Я наконец-то разглядела то чудо, которое нас обслуживало. Это была девушка… кажется. Она была в закрытом купальнике, а, пардон, пониже пупка у нее была прикреплена веселенькая висюлька из розовой резины, имитирующая фаллос.
Я задумчиво смотрела вслед официанту, пока он – или она, уже не знаю – не почувствовал мой взгляд.
Официант повернулся и послал мне воздушный поцелуй. Это меня отрезвило, и я обратила внимание на эстраду.
Там уже обозначились в освещенном прожектором пятачке две девушки в купальниках и, поставив на краю эстрады стул, принялись довольно-таки вульгарно изображать лесбийскую любовь.

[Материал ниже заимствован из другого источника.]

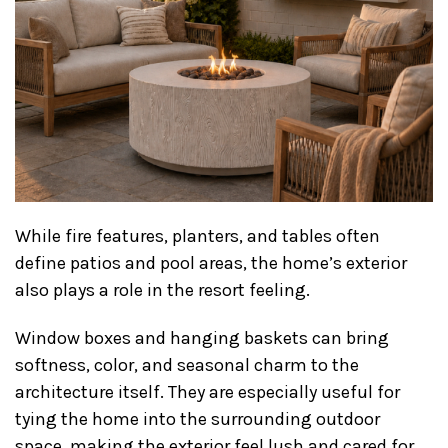
While fire features, planters, and tables often
define patios and pool areas, the home’s exterior
also plays a role in the resort feeling.
Window boxes and hanging baskets can bring
softness, color, and seasonal charm to the
architecture itself. They are especially useful for
tying the home into the surrounding outdoor
space, making the exterior feel lush and cared for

Не знаю, как других, а меня больше всего интересовало, хорошо ли выметена эта эстрада, и если нет, то как себя чувствуют девушки?
Через три минуты девушки избавились от той одежды, что была на них, и затихший зал внимательно наблюдал за самой неприкрытой откровенностью в их действиях.
Бутман весь извертелся на своем стуле, стараясь и зрелища не упустить, и мне внимание оказать.
Джентльмен разрывался, но пока справлялся с нагрузкой.
Прокопенко все еще не было, но зато я заметила кое-что любопытное.
Толстяк, интересовавшийся мною, оказался оператором этого кустарного эротического шоу. Он с ужасно занятым видом суетился слева от эстрады. Толстяк включил еще один прожектор, поменьше первого, установил на плече большую видеокамеру и, то приседая, то наклоняясь под разными углами, старательно снимал все действо.
– Бутман, – обратилась я к своему соседу.
Тот живо отреагировал.
Он положил мне одну руку на бедро, вторую на плечо и горячо продышал в ухо:
– Все, что хочешь!
– Даже так, – я передернула плечами, но руку он не убрал, – а для чего эти съемки?
– Реклама! – это слово высказал Бутман таким тоном, словно я спросила, в каком городе живу. – Жорик потом монтирует и посылает на фестивали наших. Его уже по всему миру знают. От Москвы до…
Бутман отвлекся и наклонился к девушке, сидящей за соседним столиком, что-то у нее спрашивая.
– От Москвы до Киева и в каждом вагоне, – закончила я за него.